** WORK REQUEST **
Would you please reproduce all the entries exactly, leaving the pictures out?

** EXCERPTED DATA **
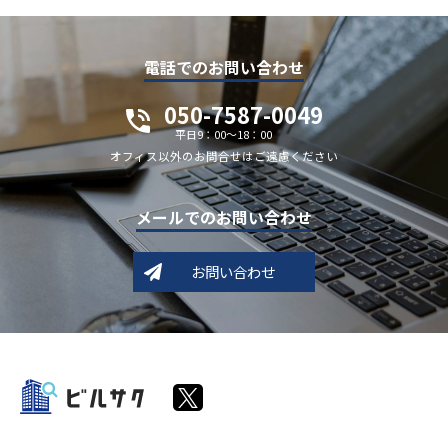
電話でのお問い合わせ
050-7587-0049
平日9：00～18：00
オフィス以外のお問合せはご遠慮ください
メールでのお問い合わせ
お問い合わせ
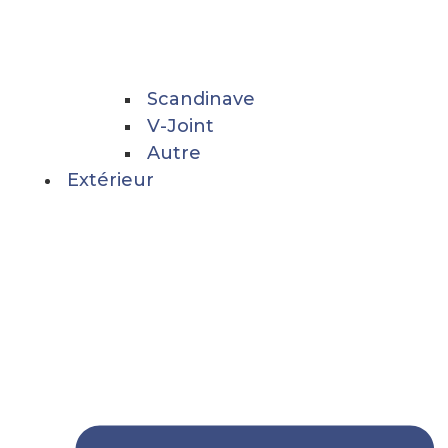
Scandinave
V-Joint
Autre
Extérieur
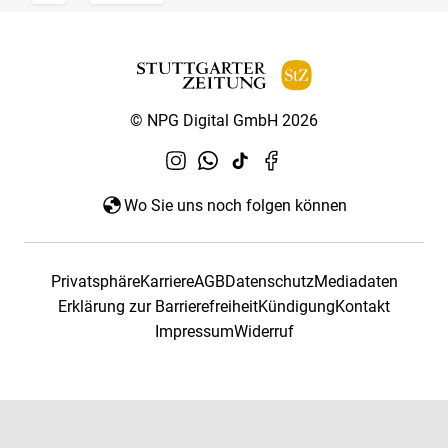
© NPG Digital GmbH 2026
Wo Sie uns noch folgen können
Privatsphäre
Karriere
AGB
Datenschutz
Mediadaten
Erklärung zur Barrierefreiheit
Kündigung
Kontakt
Impressum
Widerruf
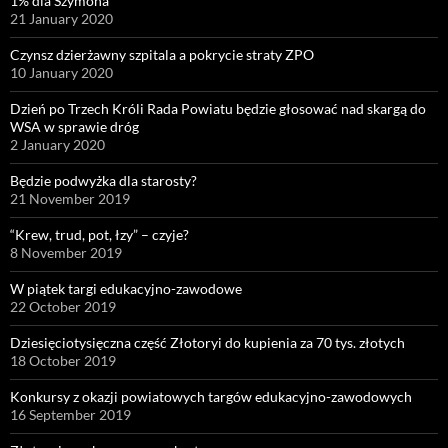
1% dla Szymona
21 January 2020
Czynsz dzierżawny szpitala a pokrycie straty ZPO
10 January 2020
Dzień po Trzech Króli Rada Powiatu będzie głosować nad skargą do
WSA w sprawie dróg
2 January 2020
Będzie podwyżka dla starosty?
21 November 2019
“Krew, trud, pot, łzy” – czyje?
8 November 2019
W piątek targi edukacyjno-zawodowe
22 October 2019
Dziesięciotysięczna część Złotoryi do kupienia za 70 tys. złotych
18 October 2019
Konkursy z okazji powiatowych targów edukacyjno-zawodowych
16 September 2019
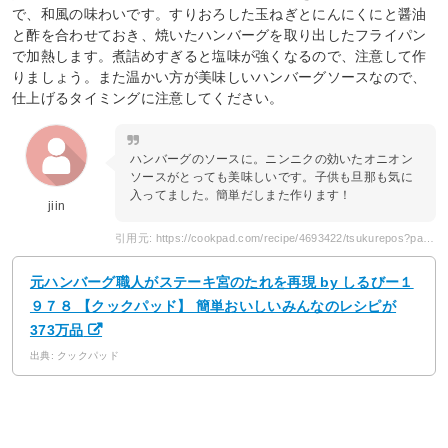
で、和風の味わいです。すりおろした玉ねぎとにんにくにと醤油
と酢を合わせておき、焼いたハンバーグを取り出したフライパン
で加熱します。煮詰めすぎると塩味が強くなるので、注意して作
りましょう。また温かい方が美味しいハンバーグソースなので、
仕上げるタイミングに注意してください。
ハンバーグのソースに。ニンニクの効いたオニオン
ソースがとっても美味しいです。子供も旦那も気に
入ってました。簡単だしまた作ります！
jiin
引用元: https://cookpad.com/recipe/4693422/tsukurepos?page=3
元ハンバーグ職人がステーキ宮のたれを再現 by しるびー１
９７８ 【クックパッド】 簡単おいしいみんなのレシピが
373万品
出典: クックパッド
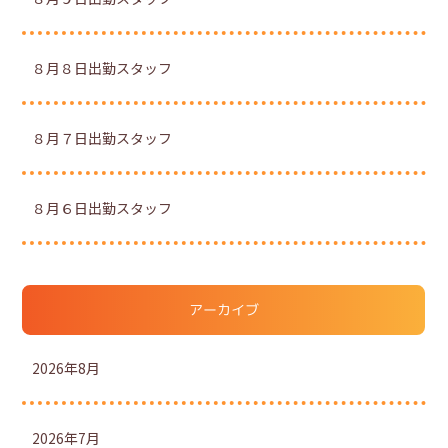
８月８日出勤スタッフ
８月７日出勤スタッフ
８月６日出勤スタッフ
アーカイブ
2026年8月
2026年7月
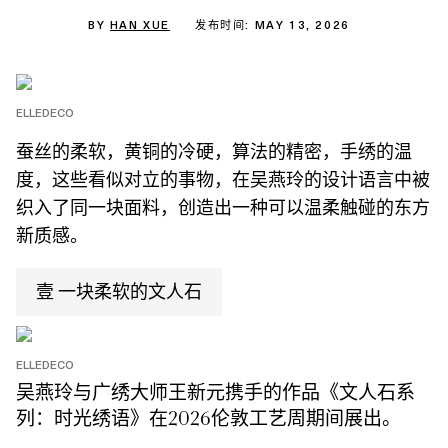
BY
HAN XUE
发布时间: MAY 13, 2026
ELLEDECO
蚕丝的柔软，黄铜的冷硬，算法的精密，手绣的温
度，这些看似对立的事物，在吴燕玲的设计语言中被
织入了同一块面料，创造出一种可以温柔触碰的东方
新质感。
壹 一块柔软的文人石
ELLEDECO
吴燕玲与广绣大师王新元携手的作品《文人石系
列：时光绣语》在2026伦敦工艺周期间展出。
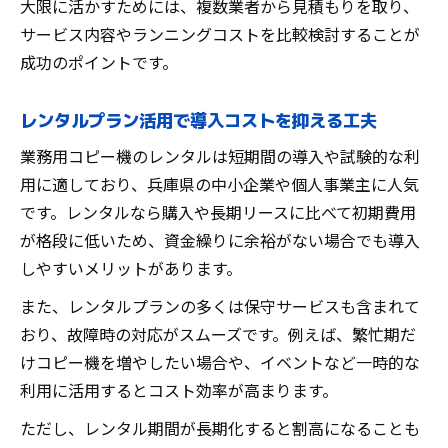
大限に活かすためには、複数業者から見積もりを取り、
サービス内容やランニングコストを比較検討することが
成功のポイントです。
レンタルプラン活用で導入コストを抑える工夫
業務用コピー機のレンタルは短期間の導入や試験的な利
用に適しており、兵庫県の中小企業や個人事業主に人気
です。レンタルなら購入や長期リースに比べて初期費用
が格段に低いため、資金繰りに余裕がない場合でも導入
しやすいメリットがあります。
また、レンタルプランの多くは保守サービスも含まれて
おり、故障時の対応がスムーズです。例えば、繁忙期だ
けコピー機を増やしたい場合や、イベントなど一時的な
利用に活用するとコスト効率が高まります。
ただし、レンタル期間が長期化すると割高になることも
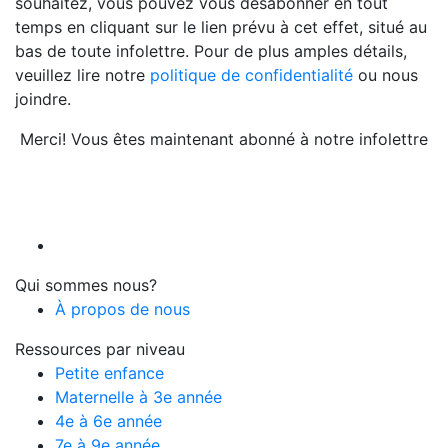
souhaitez, vous pouvez vous désabonner en tout
temps en cliquant sur le lien prévu à cet effet, situé au
bas de toute infolettre. Pour de plus amples détails,
veuillez lire notre
politique de confidentialité
ou nous
joindre.
Merci! Vous êtes maintenant abonné à notre infolettre
Qui sommes nous?
À propos de nous
Ressources par niveau
Petite enfance
Maternelle à 3e année
4e à 6e année
7e à 9e année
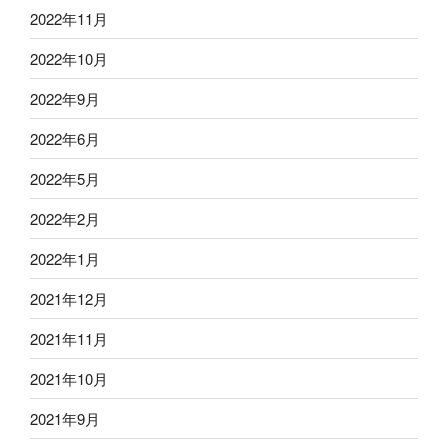
2022年11月
2022年10月
2022年9月
2022年6月
2022年5月
2022年2月
2022年1月
2021年12月
2021年11月
2021年10月
2021年9月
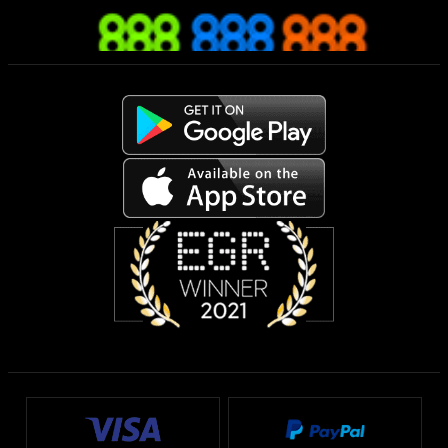
Apuesta desde tu móvil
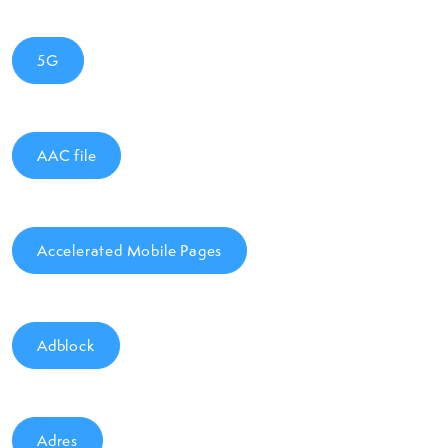
5G
AAC file
Accelerated Mobile Pages
Adblock
Adres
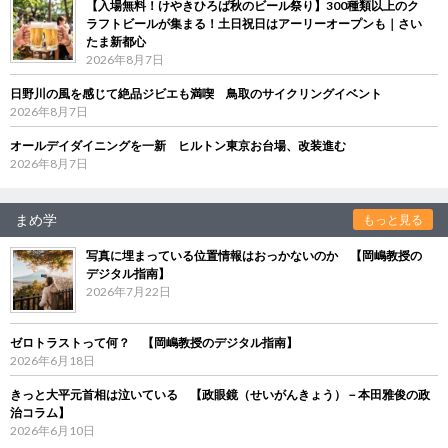
【入場無料！けやきひろば秋のビール祭り】300種類以上のク
ラフトビールが集まる！土日祝日はアーリーオープンも｜さい
たま新都心
2026年8月7日
日野川の風を感じて絶品ジビエも満喫 鳥取のサイクリングイベント
2026年8月7日
オールデイダイニングを一新 ヒルトン東京お台場、改装進む
2026年8月7日
まめ学
もっと見る
写真に埋まっている位置情報はおっかないのか 【岡嶋教授の
デジタル指南】
2026年7月22日
ゼロトラストって何？ 【岡嶋教授のデジタル指南】
2026年6月18日
きっと大平元首相は泣いている 【政眼鏡（せいがんきょう）－本田雅俊の政
治コラム】
2026年6月10日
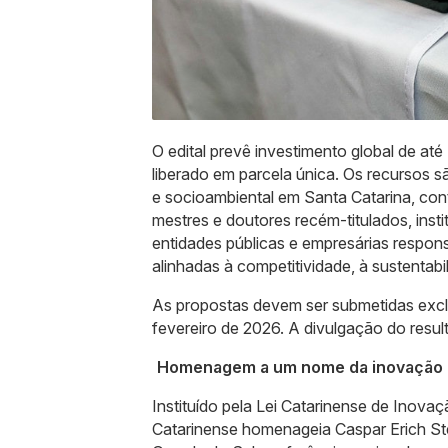
O edital prevê investimento global de até
liberado em parcela única. Os recursos s
e socioambiental em Santa Catarina, co
mestres e doutores recém-titulados, inst
entidades públicas e empresárias respon
alinhadas à competitividade, à sustentab
As propostas devem ser submetidas excl
fevereiro de 2026. A divulgação do result
Homenagem a um nome da inovação 
Instituído pela Lei Catarinense de Inov
Catarinense homenageia Caspar Erich St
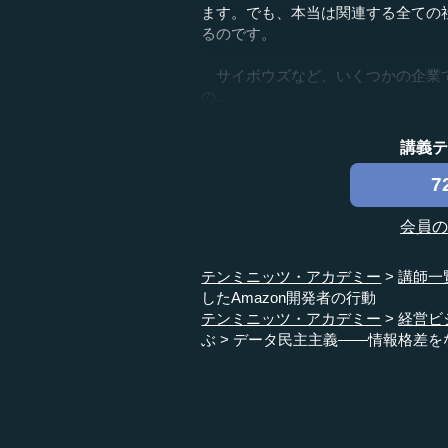
ます。でも、本当は関連する全ての
るのです。
サイボウズなど、いくつかの企業で
の...
講義
7
会員
テンミニッツ・アカデミー
講師一
したAmazon開発者の行動
テンミニッツ・アカデミー
経営ビ
ぶ
データ民主主義――情報格差をな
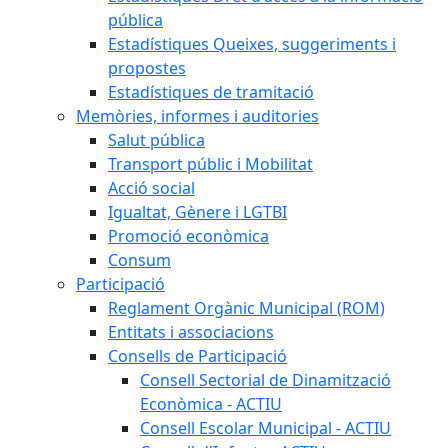
pública
Estadístiques Queixes, suggeriments i
propostes
Estadístiques de tramitació
Memòries, informes i auditories
Salut pública
Transport públic i Mobilitat
Acció social
Igualtat, Gènere i LGTBI
Promoció econòmica
Consum
Participació
Reglament Orgànic Municipal (ROM)
Entitats i associacions
Consells de Participació
Consell Sectorial de Dinamització
Econòmica - ACTIU
Consell Escolar Municipal - ACTIU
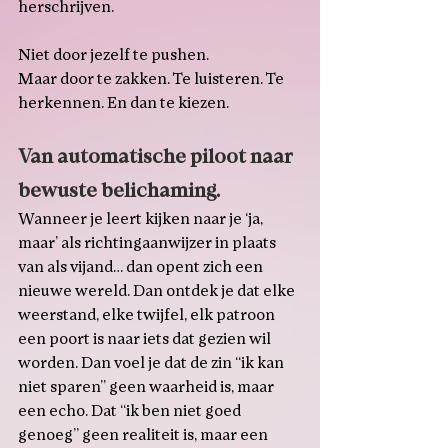
herschrijven.
Niet door jezelf te pushen.
Maar door te zakken. Te luisteren. Te 
herkennen. En dan te kiezen.
Van automatische piloot naar 
bewuste belichaming.
Wanneer je leert kijken naar je ‘ja, 
maar’ als richtingaanwijzer in plaats 
van als vijand… dan opent zich een 
nieuwe wereld. Dan ontdek je dat elke 
weerstand, elke twijfel, elk patroon 
een poort is naar iets dat gezien wil 
worden. Dan voel je dat de zin “ik kan 
niet sparen” geen waarheid is, maar 
een echo. Dat “ik ben niet goed 
genoeg” geen realiteit is, maar een 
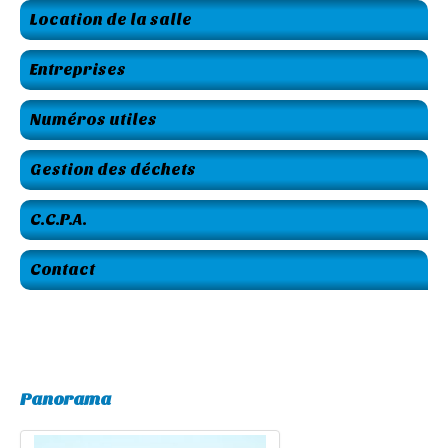
Location de la salle
Entreprises
Numéros utiles
Gestion des déchets
C.C.P.A.
Contact
Panorama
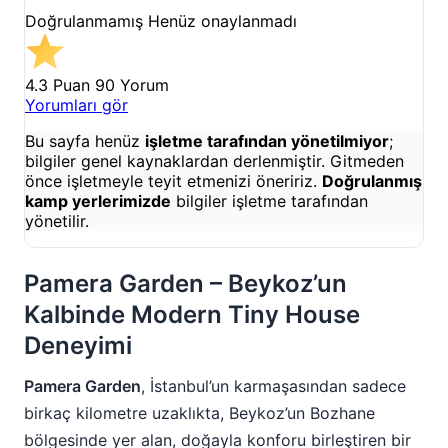
Doğrulanmamış
Henüz onaylanmadı
4.3 Puan
90 Yorum
Yorumları gör
Bu sayfa henüz
işletme tarafından yönetilmiyor
;
bilgiler genel kaynaklardan derlenmiştir. Gitmeden
önce işletmeyle teyit etmenizi öneririz.
Doğrulanmış
kamp yerlerimizde
bilgiler işletme tarafından
yönetilir.
Pamera Garden – Beykoz’un
Kalbinde Modern Tiny House
Deneyimi
Pamera Garden
, İstanbul’un karmaşasından sadece
birkaç kilometre uzaklıkta, Beykoz’un Bozhane
bölgesinde yer alan, doğayla konforu birleştiren bir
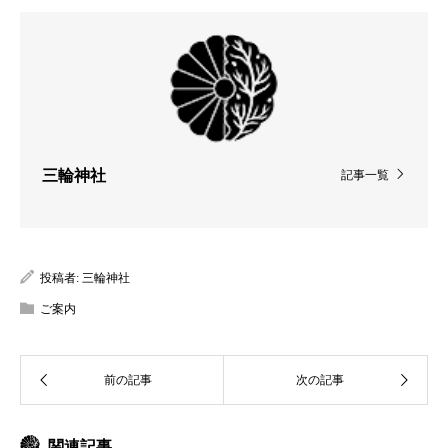
三輪神社
記事一覧
投稿者:
三輪神社
ご案内
関連記事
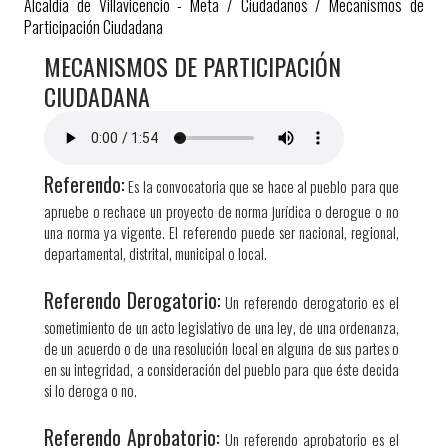
Alcaldía de Villavicencio - Meta
/
Ciudadanos
/
Mecanismos de
Participación Ciudadana
​MECANISMOS DE PARTICIPACIÓN
CIUDADANA
Referendo:
Es la convocatoria que se hace al pueblo para que
apruebe o rechace un proyecto de norma jurídica o derogue o no
una norma ya vigente. El referendo puede ser nacional, regional,
departamental, distrital, municipal o local.
Referendo Derogatorio:
Un referendo derogatorio es el
sometimiento de un acto legislativo de una ley, de una ordenanza,
de un acuerdo o de una resolución local en alguna de sus partes o
en su integridad, a consideración del pueblo para que éste decida
si lo deroga o no.
Referendo Aprobatorio:
Un referendo aprobatorio es el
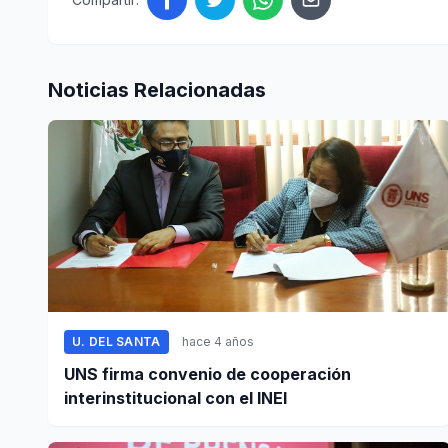
Noticias Relacionadas
U. DEL SANTA
hace 4 años
UNS firma convenio de cooperación
interinstitucional con el INEI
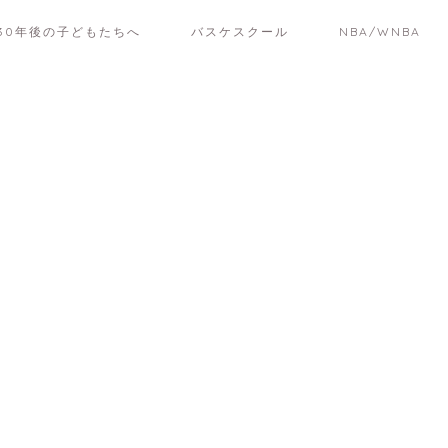
30年後の子どもたちへ
バスケスクール
NBA/WNBA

** REPLY TO THE EXERCISE **
電話でのお問い合わせ
050-7587-0049
平日9：00～18：00
オフィス以外のお問合せはご遠慮ください
メールでのお問い合わせ
お問い合わせ
Scandinave
V-Joint
Autre
Extérieur
© NPG Digital GmbH 2026
Wo Sie uns noch folgen können
Privatsphäre
Karriere
AGB
Datenschutz
Mediadaten
Erklärung zur Barrierefreiheit
Kündigung
Kontakt
Impressum
Widerruf
1% dla Szymona
21 January 2020
Czynsz dzierżawny szpitala a pokrycie straty ZPO
10 January 2020
Dzień po Trzech Króli Rada Powiatu będzie głosować nad skargą do
WSA w sprawie dróg
2 January 2020
Będzie podwyżka dla starosty?
21 November 2019
“Krew, trud, pot, łzy” – czyje?
8 November 2019
W piątek targi edukacyjno-zawodowe
22 October 2019
Dziesięciotysięczna część Złotoryi do kupienia za 70 tys. złotych
18 October 2019
Konkursy z okazji powiatowych targów edukacyjno-zawodowych
16 September 2019
で、和風の味わいです。すりおろした玉ねぎとにんにくにと醤油
と酢を合わせておき、焼いたハンバーグを取り出したフライパン
で加熱します。煮詰めすぎると塩味が強くなるので、注意して作
りましょう。また温かい方が美味しいハンバーグソースなので、
仕上げるタイミングに注意してください。
ハンバーグのソースに。ニンニクの効いたオニオン
ソースがとっても美味しいです。子供も旦那も気に
入ってました。簡単だしまた作ります！
jiin
引用元: https://cookpad.com/recipe/4693422/tsukurepos?page=3
元ハンバーグ職人がステーキ宮のたれを再現 by しるびー１
９７８ 【クックパッド】 簡単おいしいみんなのレシピが
373万品
出典: クックパッド
８月８日出勤スタッフ
８月７日出勤スタッフ
８月６日出勤スタッフ
アーカイブ
2026年8月
2026年7月
BY
HAN XUE
发布时间: MAY 13, 2026
ELLEDECO
蚕丝的柔软，黄铜的冷硬，算法的精密，手绣的温
度，这些看似对立的事物，在吴燕玲的设计语言中被
织入了同一块面料，创造出一种可以温柔触碰的东方
新质感。
壹 一块柔软的文人石
ELLEDECO
吴燕玲与广绣大师王新元携手的作品《文人石系
列：时光绣语》在2026伦敦工艺周期间展出。
大限に活かすためには、複数業者から見積もりを取り、
サービス内容やランニングコストを比較検討することが
成功のポイントです。
レンタルプラン活用で導入コストを抑える工夫
業務用コピー機のレンタルは短期間の導入や試験的な利
用に適しており、兵庫県の中小企業や個人事業主に人気
です。レンタルなら購入や長期リースに比べて初期費用
が格段に低いため、資金繰りに余裕がない場合でも導入
しやすいメリットがあります。
また、レンタルプランの多くは保守サービスも含まれて
おり、故障時の対応がスムーズです。例えば、繁忙期だ
けコピー機を増やしたい場合や、イベントなど一時的な
利用に活用するとコスト効率が高まります。
ただし、レンタル期間が長期化すると割高になることも
souhaitez, vous pouvez vous désabonner en tout
temps en cliquant sur le lien prévu à cet effet, situé au
bas de toute infolettre. Pour de plus amples détails,
veuillez lire notre
politique de confidentialité
ou nous
joindre.
Merci! Vous êtes maintenant abonné à notre infolettre
Qui sommes nous?
À propos de nous
Ressources par niveau
Petite enfance
Maternelle à 3e année
4e à 6e année
7e à 9e année
2022年11月
2022年10月
2022年9月
2022年6月
2022年5月
2022年2月
2022年1月
2021年12月
2021年11月
2021年10月
2021年9月
Apuesta desde tu móvil
5G
AAC file
Accelerated Mobile Pages
Adblock
Adres
【入場無料！けやきひろば秋のビール祭り】300種類以上のク
ラフトビールが集まる！土日祝日はアーリーオープンも｜さい
たま新都心
2026年8月7日
日野川の風を感じて絶品ジビエも満喫 鳥取のサイクリングイベント
2026年8月7日
オールデイダイニングを一新 ヒルトン東京お台場、改装進む
2026年8月7日
まめ学
もっと見る
写真に埋まっている位置情報はおっかないのか 【岡嶋教授の
デジタル指南】
2026年7月22日
ゼロトラストって何？ 【岡嶋教授のデジタル指南】
2026年6月18日
きっと大平元首相は泣いている 【政眼鏡（せいがんきょう）－本田雅俊の政
治コラム】
2026年6月10日
O edital prevê investimento global de até
liberado em parcela única. Os recursos s
e socioambiental em Santa Catarina, co
mestres e doutores recém-titulados, inst
entidades públicas e empresárias respon
alinhadas à competitividade, à sustentab
As propostas devem ser submetidas excl
fevereiro de 2026. A divulgação do result
Homenagem a um nome da inovação 
Instituído pela Lei Catarinense de Inov
Catarinense homenageia Caspar Erich St
ます。でも、本当は関連する全ての
るのです。
サイボウズなど、いくつかの企業で
の...
講義
7
会員
テンミニッツ・アカデミー
講師一
したAmazon開発者の行動
テンミニッツ・アカデミー
経営ビ
ぶ
データ民主主義――情報格差をな
pública
Estadístiques Queixes, suggeriments i
propostes
Estadístiques de tramitació
Memòries, informes i auditories
Salut pública
Transport públic i Mobilitat
Acció social
Igualtat, Gènere i LGTBI
Promoció econòmica
Consum
Participació
Reglament Orgànic Municipal (ROM)
Entitats i associacions
Consells de Participació
Consell Sectorial de Dinamització
Econòmica - ACTIU
Consell Escolar Municipal - ACTIU
herschrijven.
Niet door jezelf te pushen.
Maar door te zakken. Te luisteren. Te 
herkennen. En dan te kiezen.
Van automatische piloot naar 
bewuste belichaming.
Wanneer je leert kijken naar je ‘ja, 
maar’ als richtingaanwijzer in plaats 
van als vijand… dan opent zich een 
nieuwe wereld. Dan ontdek je dat elke 
weerstand, elke twijfel, elk patroon 
een poort is naar iets dat gezien wil 
worden. Dan voel je dat de zin “ik kan 
niet sparen” geen waarheid is, maar 
een echo. Dat “ik ben niet goed 
genoeg” geen realiteit is, maar een 
Location de la salle
Entreprises
Numéros utiles
Gestion des déchets
C.C.P.A.
Contact
Panorama
Doğrulanmamış
Henüz onaylanmadı
4.3 Puan
90 Yorum
Yorumları gör
Bu sayfa henüz
işletme tarafından yönetilmiyor
;
bilgiler genel kaynaklardan derlenmiştir. Gitmeden
önce işletmeyle teyit etmenizi öneririz.
Doğrulanmış
kamp yerlerimizde
bilgiler işletme tarafından
yönetilir.
Pamera Garden – Beykoz’un
Kalbinde Modern Tiny House
Deneyimi
Pamera Garden
, İstanbul’un karmaşasından sadece
birkaç kilometre uzaklıkta, Beykoz’un Bozhane
bölgesinde yer alan, doğayla konforu birleştiren bir
三輪神社
記事一覧
投稿者:
三輪神社
ご案内
関連記事
Alcaldía de Villavicencio - Meta
/
Ciudadanos
/
Mecanismos de
Participación Ciudadana
​MECANISMOS DE PARTICIPACIÓN
CIUDADANA
Referendo:
Es la convocatoria que se hace al pueblo para que
apruebe o rechace un proyecto de norma jurídica o derogue o no
una norma ya vigente. El referendo puede ser nacional, regional,
departamental, distrital, municipal o local.
Referendo Derogatorio:
Un referendo derogatorio es el
sometimiento de un acto legislativo de una ley, de una ordenanza,
de un acuerdo o de una resolución local en alguna de sus partes o
en su integridad, a consideración del pueblo para que éste decida
si lo deroga o no.
Referendo Aprobatorio:
Un referendo aprobatorio es el
Noticias Relacionadas
U. DEL SANTA
hace 4 años
UNS firma convenio de cooperación
interinstitucional con el INEI
30年後の子どもたちへ
バスケスクール
NBA/WNBA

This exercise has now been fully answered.